Ganto.co - Himpunan Mahasiswa Departemen (HMD) Manajemen Fakultas Ekonomi dan Bisnis (FEB) Universitas Andalas (Unand) menggelar acara tahunan Management Festival (M-Fest) 2025 bertajuk Artmosphere, di Taman Budaya Kota Padang, Senin (12/5). Acara tahunan ini mengangkat tema budaya yang dikolaborasikan dengan konsep retro sebagai bentuk pelestarian nilai-nilai tradisional di tengah arus modernitas.
M-Fest 2025 menghadirkan beragam kegiatan, antara lain talkshow, kompetisi debat, business plan competition, pameran lukisan serta pertunjukan seni.

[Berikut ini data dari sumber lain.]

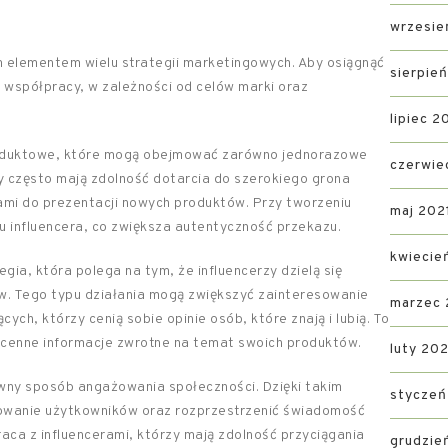
wrzesie
m elementem wielu strategii marketingowych. Aby osiągnąć
sierpie
 współpracy, w zależności od celów marki oraz
lipiec 2
roduktowe, które mogą obejmować zarówno jednorazowe
czerwie
zy często mają zdolność dotarcia do szerokiego grona
rami do prezentacji nowych produktów. Przy tworzeniu
maj 202
 influencera, co zwiększa autentyczność przekazu.
kwiecie
ia, która polega na tym, że influencerzy dzielą się
w. Tego typu działania mogą zwiększyć zainteresowanie
marzec 
h, którzy cenią sobie opinie osób, które znają i lubią. To
 cenne informacje zwrotne na temat swoich produktów.
luty 202
wny sposób angażowania społeczności. Dzięki takim
styczeń
owanie użytkowników oraz rozprzestrzenić świadomość
aca z influencerami, którzy mają zdolność przyciągania
grudzie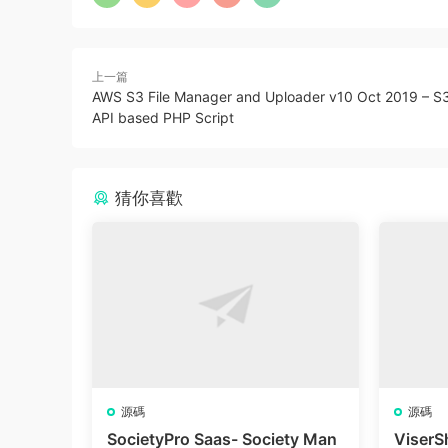
上一篇
AWS S3 File Manager and Uploader v10 Oct 2019 – S
API based PHP Script
猜你喜歡
源碼
源碼
SocietyPro Saas- Society Man
ViserS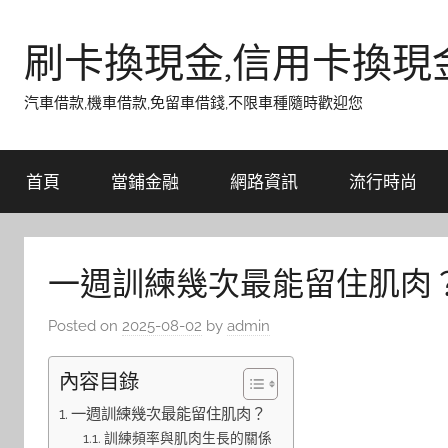
Skip
to
刷卡換現金,信用卡換現
content
汽車借款,機車借款,免留車借錢,不限車種隨時歡迎您
首頁
當鋪金融
網路資訊
流行時尚
一週訓練幾次最能留住肌肉
Posted on
2025-08-02
by
admin
內容目錄
一週訓練幾次最能留住肌肉？
訓練頻率與肌肉生長的關係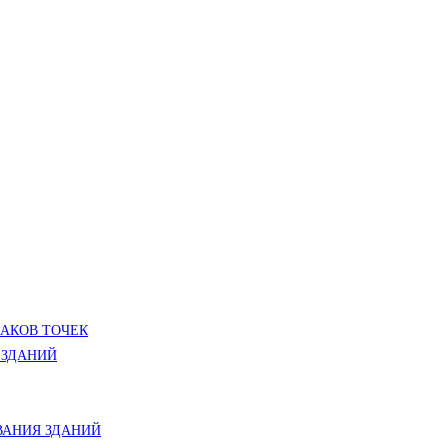
ЛАКОВ ТОЧЕК
 ЗДАНИЙ
АНИЯ ЗДАНИЙ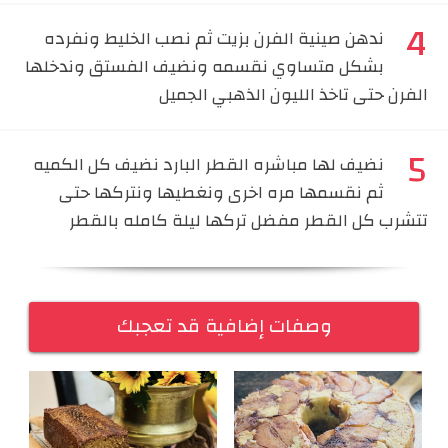
ندهن صينية الفرن بزيت ثم نصب الخليط ونفرده
بشكل متساوي نقسمه ونضيف الفستق وندخلها
الفرن حتى تاخذ الليون الذهبي الجميل
⁠نضيف لها مباشره القطر البارد نضيف كل الكميه
ثم نقسمها مره اخرى ونغطيها ونتركها حتى
تتشرب كل القطر مفضل تركها ليلة كامله بالقطر
وصفات إضافية قد تعجبك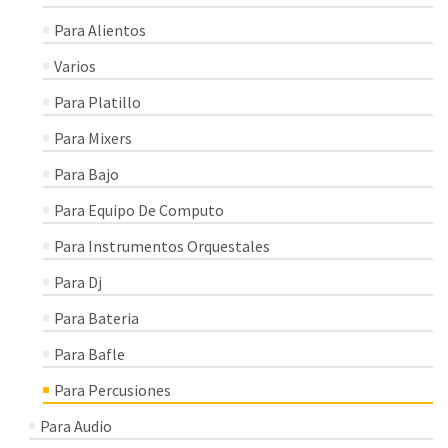
Para Alientos
Varios
Para Platillo
Para Mixers
Para Bajo
Para Equipo De Computo
Para Instrumentos Orquestales
Para Dj
Para Bateria
Para Bafle
Para Percusiones
Para Audio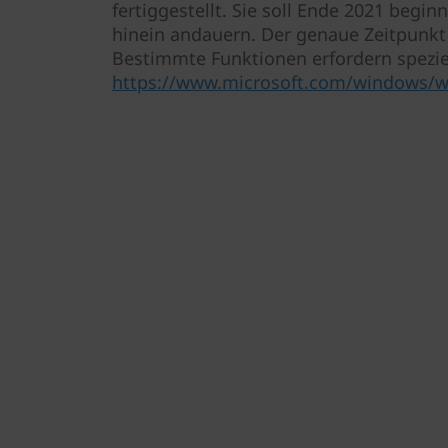
fertiggestellt. Sie soll Ende 2021 begin
hinein andauern. Der genaue Zeitpunkt v
Bestimmte Funktionen erfordern spezie
https://www.microsoft.com/windows/wi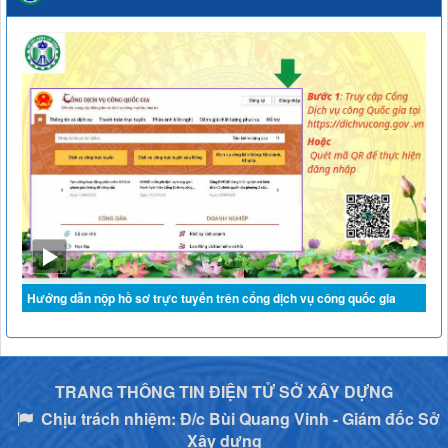
lọc miễn phí cho người dân trên địa bàn tỉnh Lai Châu
Thời gian đăng: 07/07/2026
lượt xem: 58 | lượt tải:24
Hướng dẫn nộp hồ sơ trực tuyến trên cổng dịch vụ công quốc gia
TRANG THÔNG TIN ĐIỆN TỬ SỞ XÂY DỰNG
Chịu trách nhiệm:
Đ/c Bùi Quang Vinh - Giám đốc Sở
Xây dựng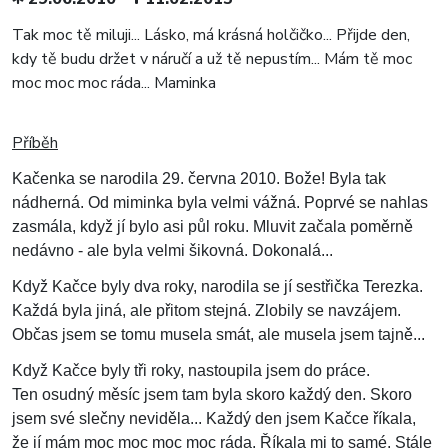
Tak moc tě miluji... Lásko, má krásná holčičko... Přijde den,
kdy tě budu držet v náručí a už tě nepustím... Mám tě moc
moc moc moc ráda... Maminka
Příběh
Kačenka se narodila 29. června 2010. Bože! Byla tak
nádherná. Od miminka byla velmi vážná. Poprvé se nahlas
zasmála, když jí bylo asi půl roku. Mluvit začala poměrně
nedávno - ale byla velmi šikovná. Dokonalá...
Když Kačce byly dva roky, narodila se jí sestřička Terezka.
Každá byla jiná, ale přitom stejná. Zlobily se navzájem.
Občas jsem se tomu musela smát, ale musela jsem tajně...
Když Kačce byly tři roky, nastoupila jsem do práce.
Ten osudný měsíc jsem tam byla skoro každý den. Skoro
jsem své slečny neviděla... Každý den jsem Kačce říkala,
že jí mám moc moc moc moc ráda. Říkala mi to samé. Stále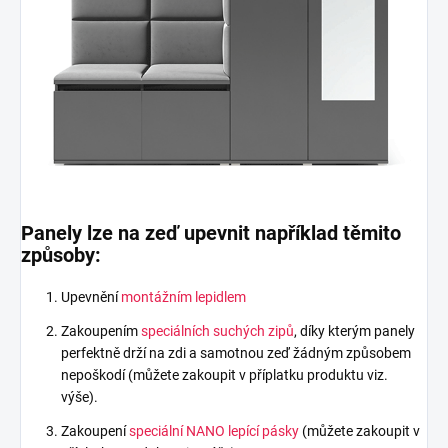
Panely lze na zeď upevnit například těmito
způsoby:
Upevnění
montážním lepidlem
Zakoupením
speciálních suchých zipů
, díky kterým panely
perfektně drží na zdi a samotnou zeď žádným způsobem
nepoškodí (můžete zakoupit v příplatku produktu viz.
výše).
Zakoupení
speciální NANO lepící pásky
(můžete zakoupit v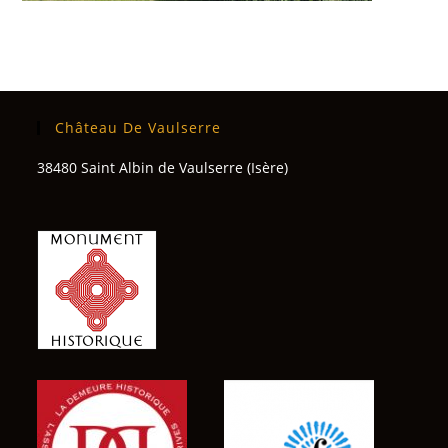
Château De Vaulserre
38480 Saint Albin de Vaulserre (Isère)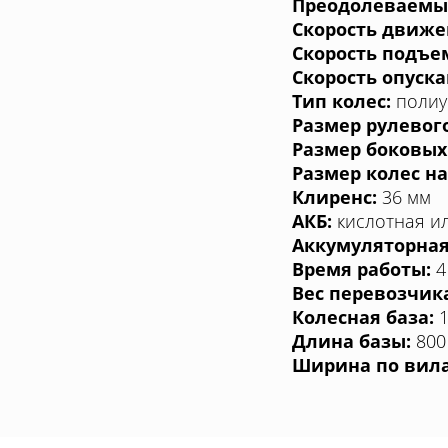
Преодолеваемый 
Скорость движен
Скорость подъем
Скорость опуска
Тип колес:
полиу
Размер рулевого
Размер боковых
Размер колес на
Клиренс:
36 мм
АКБ:
кислотная и
Аккумуляторная
Время работы:
4
Вес перевозчик
Колесная база:
1
Длина базы:
800
Ширина по вил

Ketua pelaksana M-Fest 2025, Afifa Fatiha Hania Monsaind, menyatakan bahwa pihaknya ingin menghidupkan kembali semangat budaya di kalangan anak muda.

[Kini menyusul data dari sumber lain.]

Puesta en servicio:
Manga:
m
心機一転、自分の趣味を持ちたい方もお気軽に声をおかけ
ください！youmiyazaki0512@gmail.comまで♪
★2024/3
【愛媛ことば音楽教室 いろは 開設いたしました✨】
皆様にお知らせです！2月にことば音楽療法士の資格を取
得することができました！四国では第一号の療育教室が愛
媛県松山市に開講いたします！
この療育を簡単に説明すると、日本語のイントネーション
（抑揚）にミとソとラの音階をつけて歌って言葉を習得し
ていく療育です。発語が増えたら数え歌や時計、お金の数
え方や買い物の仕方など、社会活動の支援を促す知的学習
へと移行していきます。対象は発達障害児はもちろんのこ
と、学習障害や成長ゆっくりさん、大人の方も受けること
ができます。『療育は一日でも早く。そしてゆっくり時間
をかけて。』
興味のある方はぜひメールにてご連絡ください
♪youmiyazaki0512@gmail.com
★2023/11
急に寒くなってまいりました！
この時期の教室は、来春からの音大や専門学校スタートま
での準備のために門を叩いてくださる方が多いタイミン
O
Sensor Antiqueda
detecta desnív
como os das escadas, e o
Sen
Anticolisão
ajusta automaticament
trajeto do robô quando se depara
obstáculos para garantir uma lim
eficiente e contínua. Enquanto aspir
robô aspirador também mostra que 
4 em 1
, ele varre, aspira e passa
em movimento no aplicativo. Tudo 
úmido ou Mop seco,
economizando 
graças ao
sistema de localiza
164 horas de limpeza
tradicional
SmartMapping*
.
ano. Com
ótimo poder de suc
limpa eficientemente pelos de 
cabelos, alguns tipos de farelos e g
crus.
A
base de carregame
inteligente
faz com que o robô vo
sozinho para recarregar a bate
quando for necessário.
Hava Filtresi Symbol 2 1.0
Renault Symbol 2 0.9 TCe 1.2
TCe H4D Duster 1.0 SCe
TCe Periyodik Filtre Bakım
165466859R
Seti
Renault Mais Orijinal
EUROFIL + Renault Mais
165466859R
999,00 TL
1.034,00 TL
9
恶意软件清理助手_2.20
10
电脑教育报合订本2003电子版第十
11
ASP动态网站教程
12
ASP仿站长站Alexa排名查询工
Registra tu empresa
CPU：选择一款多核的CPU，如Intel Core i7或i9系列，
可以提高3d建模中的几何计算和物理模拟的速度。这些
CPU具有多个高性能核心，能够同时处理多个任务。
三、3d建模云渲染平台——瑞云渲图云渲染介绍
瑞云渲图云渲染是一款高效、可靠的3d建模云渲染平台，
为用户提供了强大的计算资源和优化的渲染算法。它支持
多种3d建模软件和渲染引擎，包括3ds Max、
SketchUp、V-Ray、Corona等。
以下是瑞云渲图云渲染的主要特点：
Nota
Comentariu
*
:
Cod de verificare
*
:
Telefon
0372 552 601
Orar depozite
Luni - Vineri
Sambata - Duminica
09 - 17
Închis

"Sekarang budaya sudah mulai tertinggal di kalangan anak muda, jadi kita coba padukan budaya dengan retro supaya tetap relavan dengan Gen Z," ujarnya.
Salah satu karya pameran lukisan yang mencuri perhatian berasal dari Muhamad Ihsan Suaidi, anggota Unit Kegiatan Seni (UKS) Unand. Ia mengangkat tema budaya Bali dalam karyanya yang berjudul Rwa Bhineda.
Ihsan menjelaskan, karyanya terinspirasi dari nilai-nilai budaya Bali yang menampilkan Barong dan Rangda sebagai simbol keharmonisan dalam perbedaan, yang dikenal dengan istilah Rwa Bhineda.
"Lewat karya ini, saya ingin menyampaikan bahwa hidup harus seimbang. Dalam budaya Bali, Barong melambangkan kebaikan dan Rangda kejahatan, dua hal yang berbeda tetapi tetap harmonis," tuturnya.
Ia menambahkan, pemilihan budaya Bali bertujuan menarik perhatian masyarakat yang selama ini hanya mengenal simbol budaya populer dari daerah tersebut.
"Biasanya orang hanya tahu Ngaben atau Ogoh-ogoh, jadi saya ingin mengangkat sisi lain dari budaya Bali yang jarang disorot," tambahnya.